## Begin Extract

WORLD ENERGY OUTLOOK 2009 FACT SHEET: ENERGY INVESTMENT: The Impact of the financial crisis

  • Energy investment worldwide has plunged recently in the face of a tougher financing environment, weakening final demand for energy and falling cash flows — the result, primarily, of the global financial and economic crisis. Energy companies are drilling fewer oil and gas wells, and cutting back spending on refineries, pipelines and power stations. Many ongoing projects have been slowed and a number of planned projects postponed or cancelled. Businesses and households are spending less on energy-consuming appliances, equipment and vehicles.
  • In the oil and gas sector, most companies have announced cutbacks in capital spending, as well as project delays and cancellations. We estimate that global upstream oil and gas investment budgets for 2009 have been cut by around 19% compared with 2008 — a reduction of over $90 billion. Since October 2008, over 20 planned large-scale upstream oil and gas projects, involving around 2 mb/d of oil production capacity, have been deferred indefinitely or cancelled. The bulk of these projects are oil sands in Canada. A further 29 projects, involving 3.8 mb/d of oil capacity, have been delayed by at least 18 months.
  • Power-sector investment is expected to be severely affected by financing difficulties, as well as by weak demand. Global electricity consumption is projected to drop by 1.6% in 2009 — the first annual contraction since the end of the Second World War. Weakening demand is reducing the immediate need for new capacity. In late 2008 and early 2009, investment in renewables-based power generation fell proportionately more than that in other types of generating capacity. For 2009 as a whole, it could drop by close to onefifth. Without the stimulus provided by government fiscal packages, it would have fallen by almost 30%.
  • Falling energy investment will have far-reaching and, depending on how governments respond, potentially serious effects on energy security, climate change and energy poverty. Any prolonged downturn in investment threatens to constrain capacity growth in the medium term, particularly for long lead-time projects, eventually risking a shortfall in supply. This could lead to a renewed surge in the price of oil and other forms of energy in a few years time, when demand is likely to be recovering, and become a constraint on global economic growth. Weaker fossil-fuel prices are also undermining the attractiveness of investments in clean energy technology. Cutbacks in energy-infrastructure investments also threaten to impede access by poor households to electricity and other forms of modern energy.

## End Extract
## Begin Given information

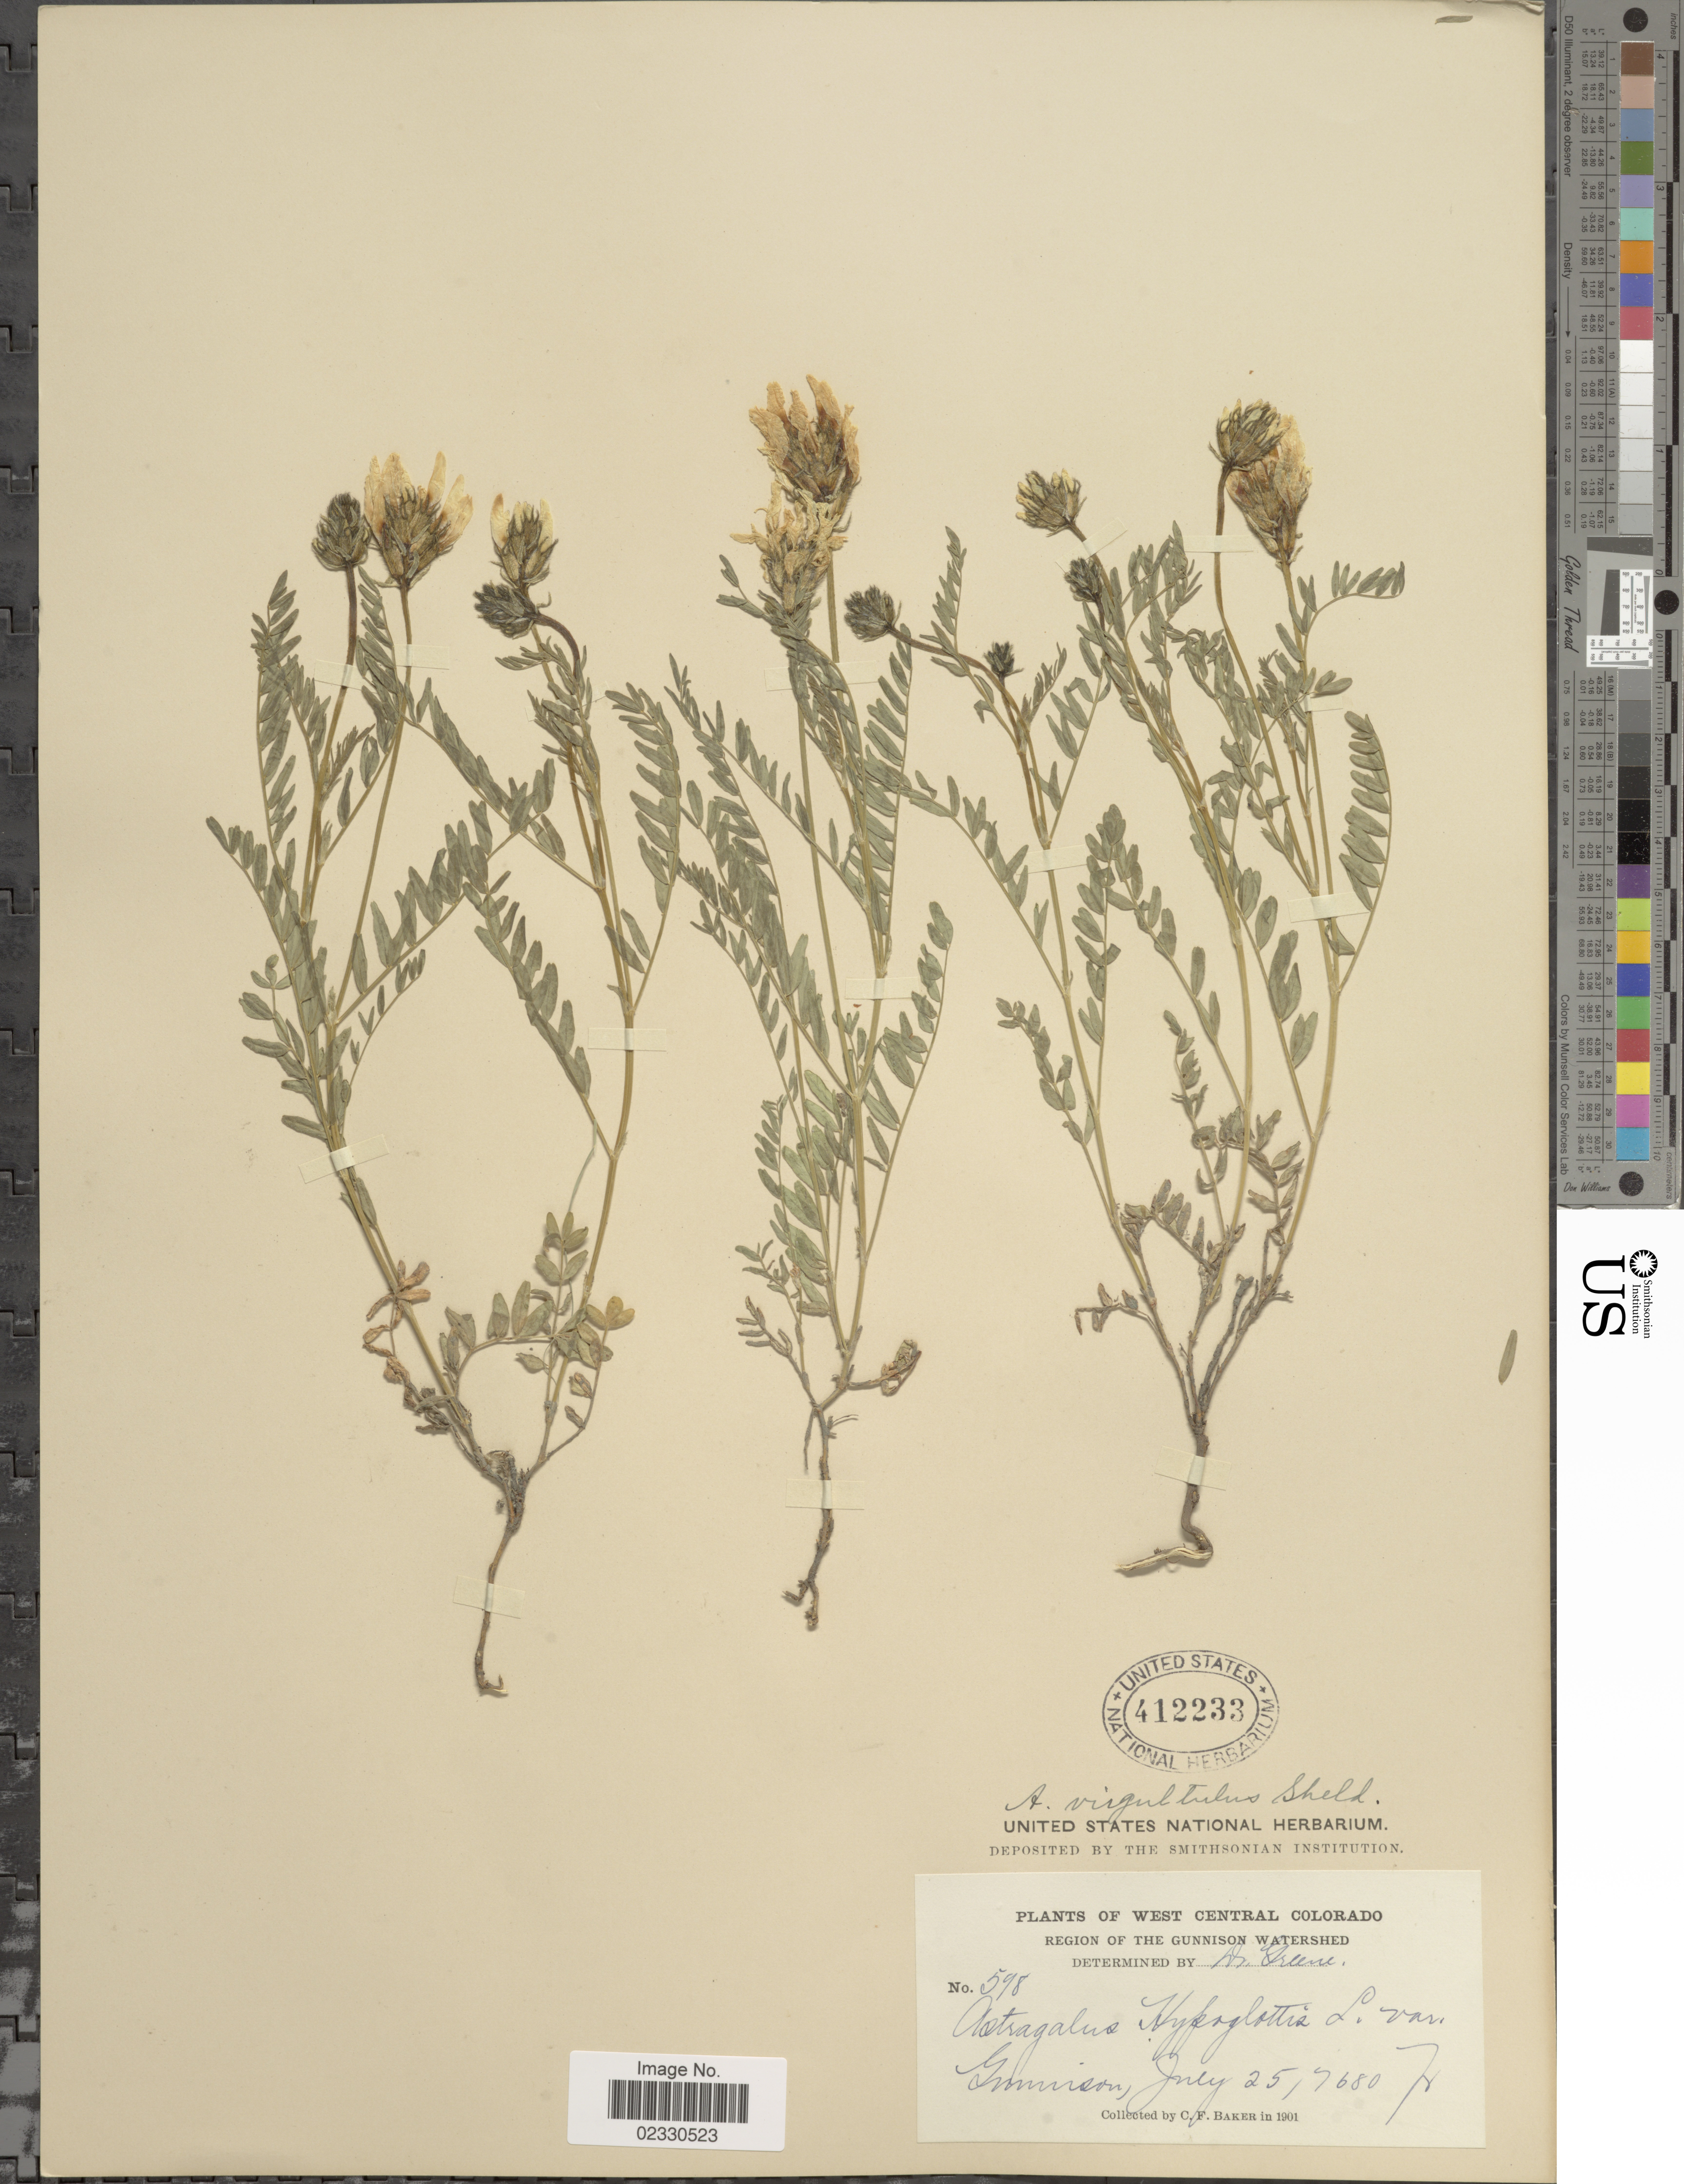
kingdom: Plantae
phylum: Tracheophyta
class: Magnoliopsida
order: Fabales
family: Fabaceae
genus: Astragalus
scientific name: Astragalus dasyglottis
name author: DC.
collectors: C. F. Baker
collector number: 598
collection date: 1901-07-25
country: United States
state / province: Colorado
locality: West Central Colorado, Region of Gunnison Watershed, Gunnison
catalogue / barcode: US 412233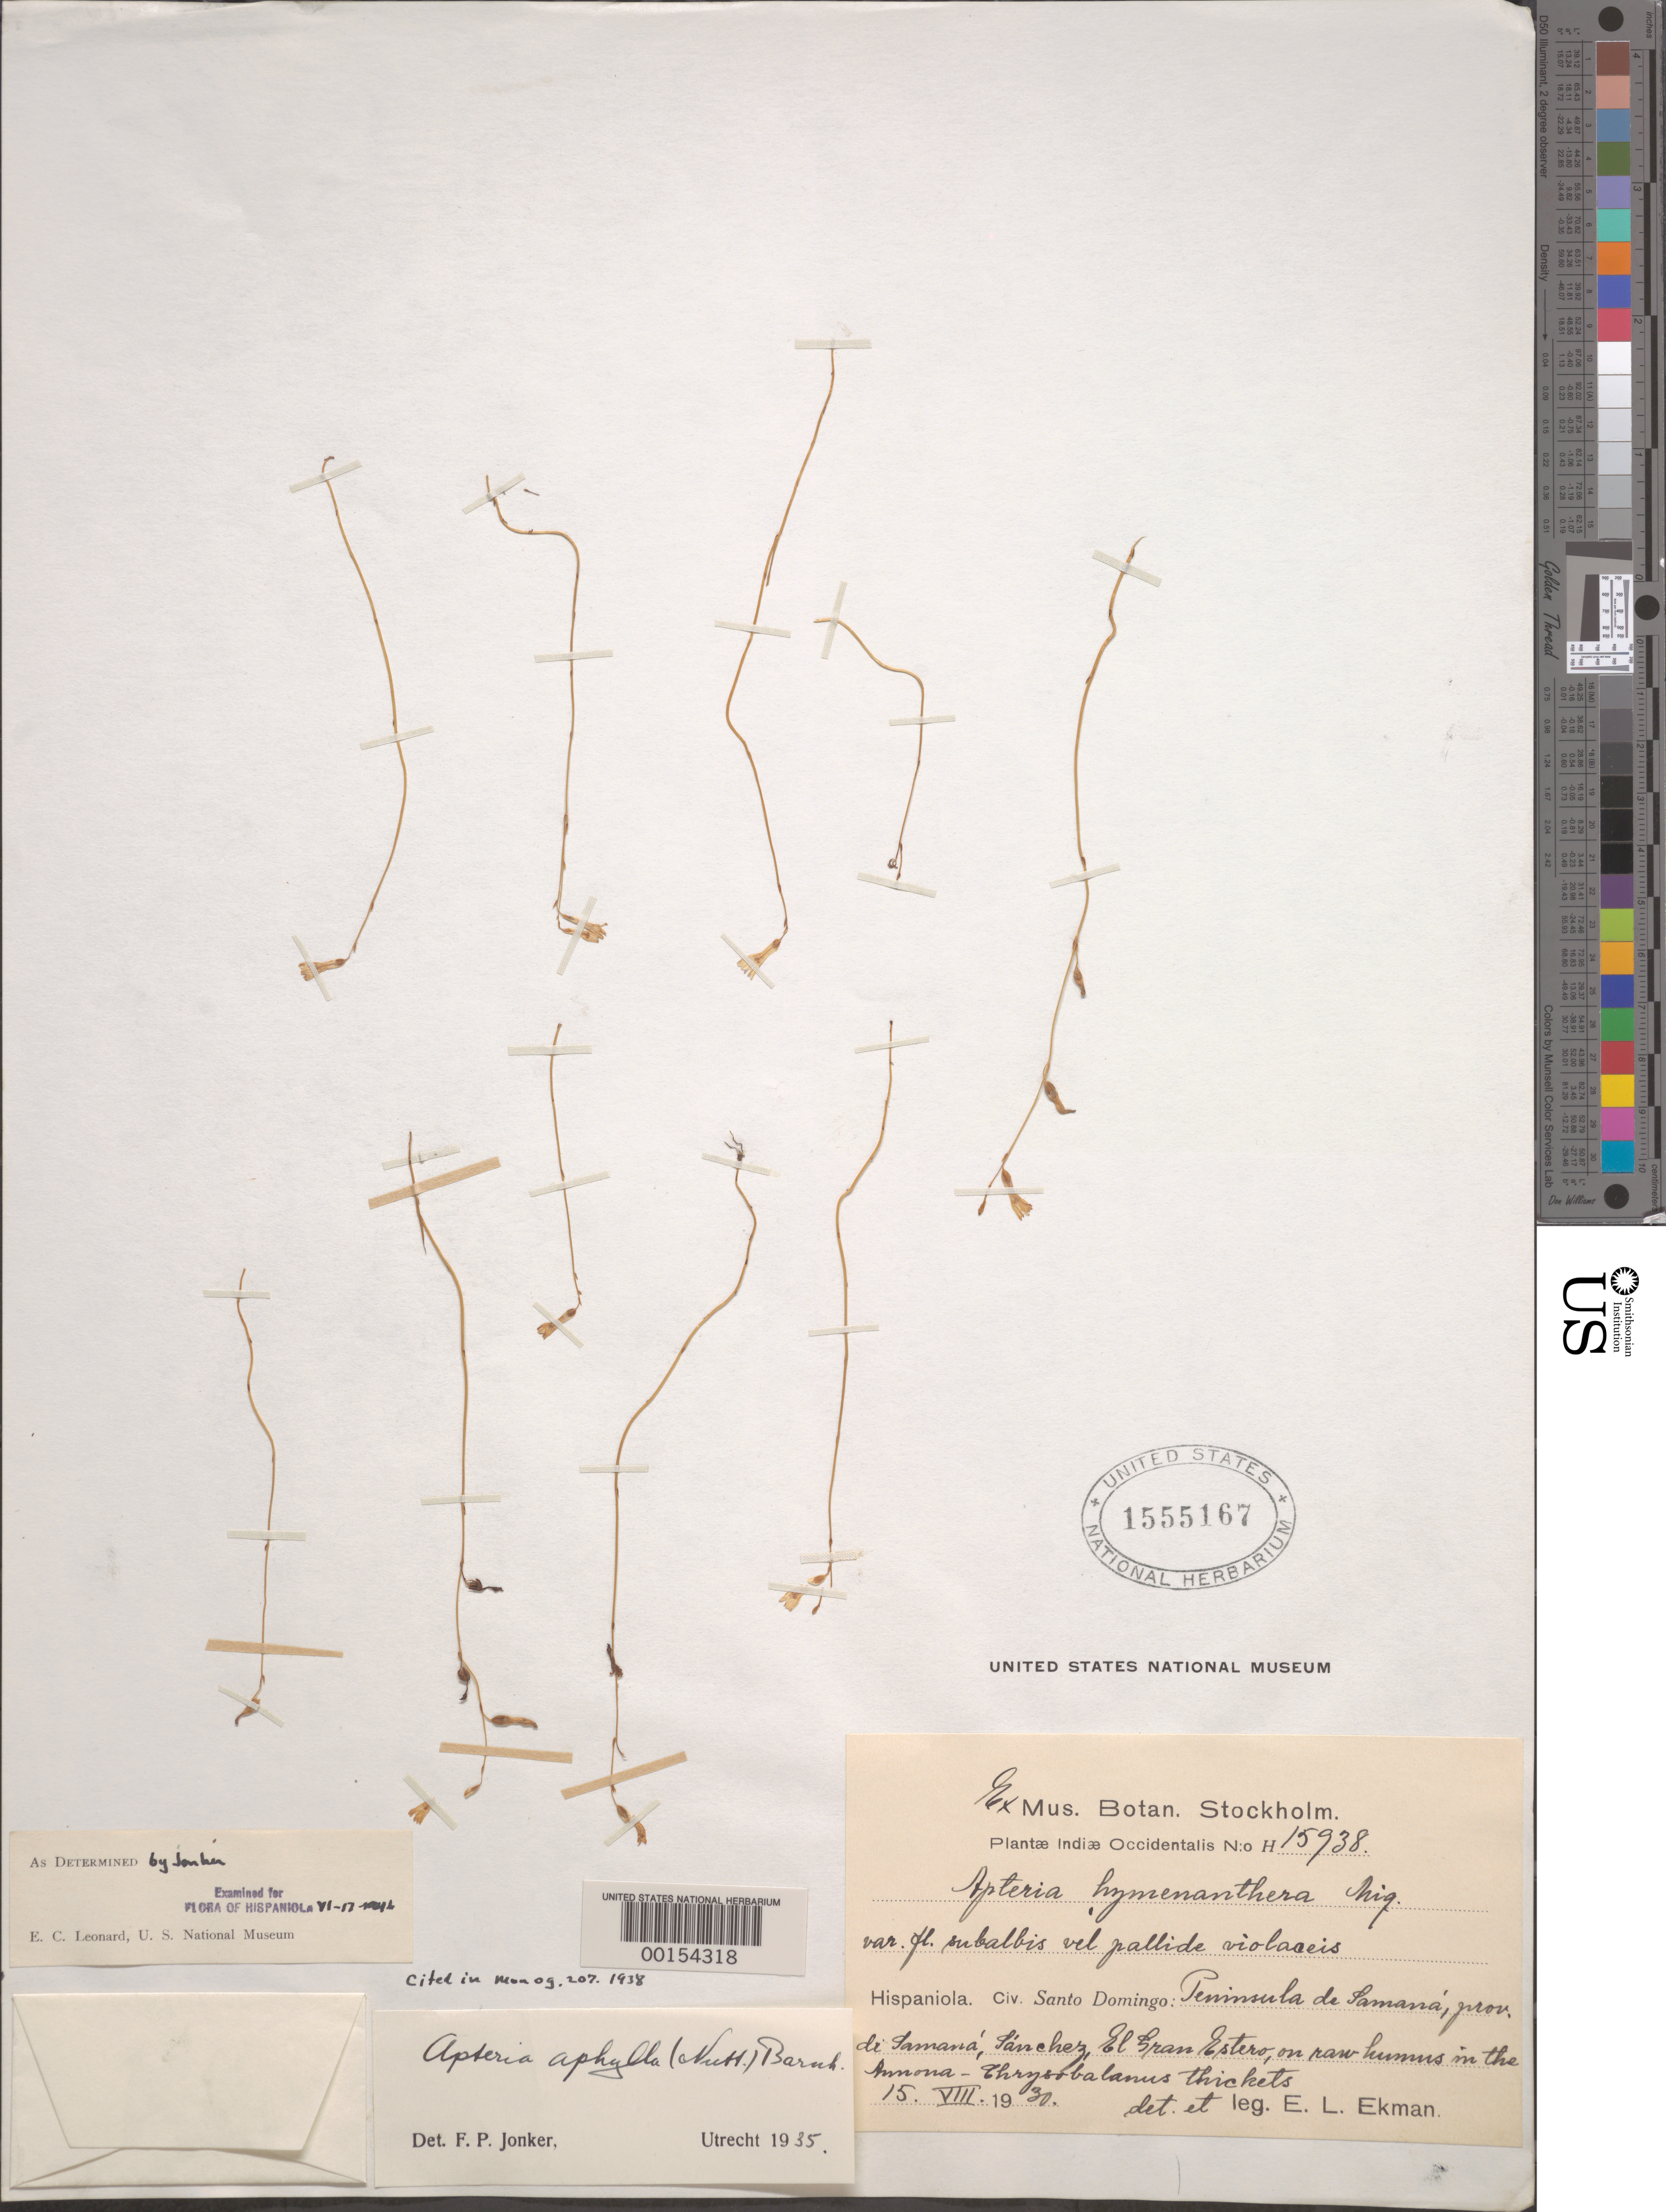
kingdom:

## End Given information

■ Stated problem 1:
Could you reproduce the energy investment fact sheet from the words "WORLD ENERGY OUTLOOK" through the words "equipment and vehicles.", changing "Energy companies" to "Energy firms"?
■ Stated problem 2:
According to the energy investment fact sheet, which areas could falling energy investment seriously affect?
■ Stated problem 3:
Could you carry on the energy investment fact sheet from its last sentence?
These records are separate from the energy investment fact sheet.

■ Expected answer 1:
WORLD ENERGY OUTLOOK 2009 FACT SHEET: ENERGY INVESTMENT: The Impact of the financial crisis

  • Energy investment worldwide has plunged recently in the face of a tougher financing environment, weakening final demand for energy and falling cash flows — the result, primarily, of the global financial and economic crisis. Energy firms are drilling fewer oil and gas wells, and cutting back spending on refineries, pipelines and power stations. Many ongoing projects have been slowed and a number of planned projects postponed or cancelled. Businesses and households are spending less on energy-consuming appliances, equipment and vehicles.

■ Expected answer 2:
- energy security
- climate change
- energy poverty

■ Expected answer 3:
  • The financial crisis has made it all the more uncertain whether the full energy investment needed in the longer term to meet growing energy needs can be mobilised. The capital required to meet projected energy demand through to 2030 is huge, amounting in cumulative terms to $26 trillion (in year-2008 dollars) — equal to $1.1 trillion (or 1.4% of global GDP) per year on average in the Reference Scenario. Over half of all energy investment worldwide is needed in non-OECD countries, where demand and production are projected to increase fastest. With little prospect of a quick return to the days of cheap and easy credit, financing energy investment will, in most cases, be more difficult and costly than it was before the crisis.
WORLD ENERGY OUTLOOK 2009 FACT SHEET: NATURAL GAS: What role for gas in the global energy mix?

  • The demand for natural gas worldwide is set to resume its long-term upwards trend, though the pace of demand growth hinges critically on the strength of climate policy action as well as on the rate of economic growth. In the Reference Scenario, global primary gas demand rises by 41% from 3.0 trillion cubic metres in 2007 to 4.3 tcm in 2030 — an average rate of increase of 1.5% per year. Over 80% of this increase occurs in non-OECD countries, with the biggest rise in the Middle East. The power sector remains the single largest driver of gas demand in all regions. In the 450 Scenario, in which governments are assumed to take strong action to cut CO2 emissions, world gas demand grows by 17% between 2007 and 2030 (an average annual rate of growth of 0.7%), but is 17% lower in 2030 compared with the Reference Scenario.
  • The world’s remaining resources of natural gas are easily large enough to cover any conceivable rate of demand increase through to 2030 and well beyond, though the cost of developing new resources is set to rise over the long term. The long-term global recoverable gas resource base is estimated at more than 850 tcm, of which 45% is unconventional gas (shale gas, tight gas and coalbed methane). To date, only 66 tcm of gas has been produced (or flared) – equal to less than 8% of total recoverable resources.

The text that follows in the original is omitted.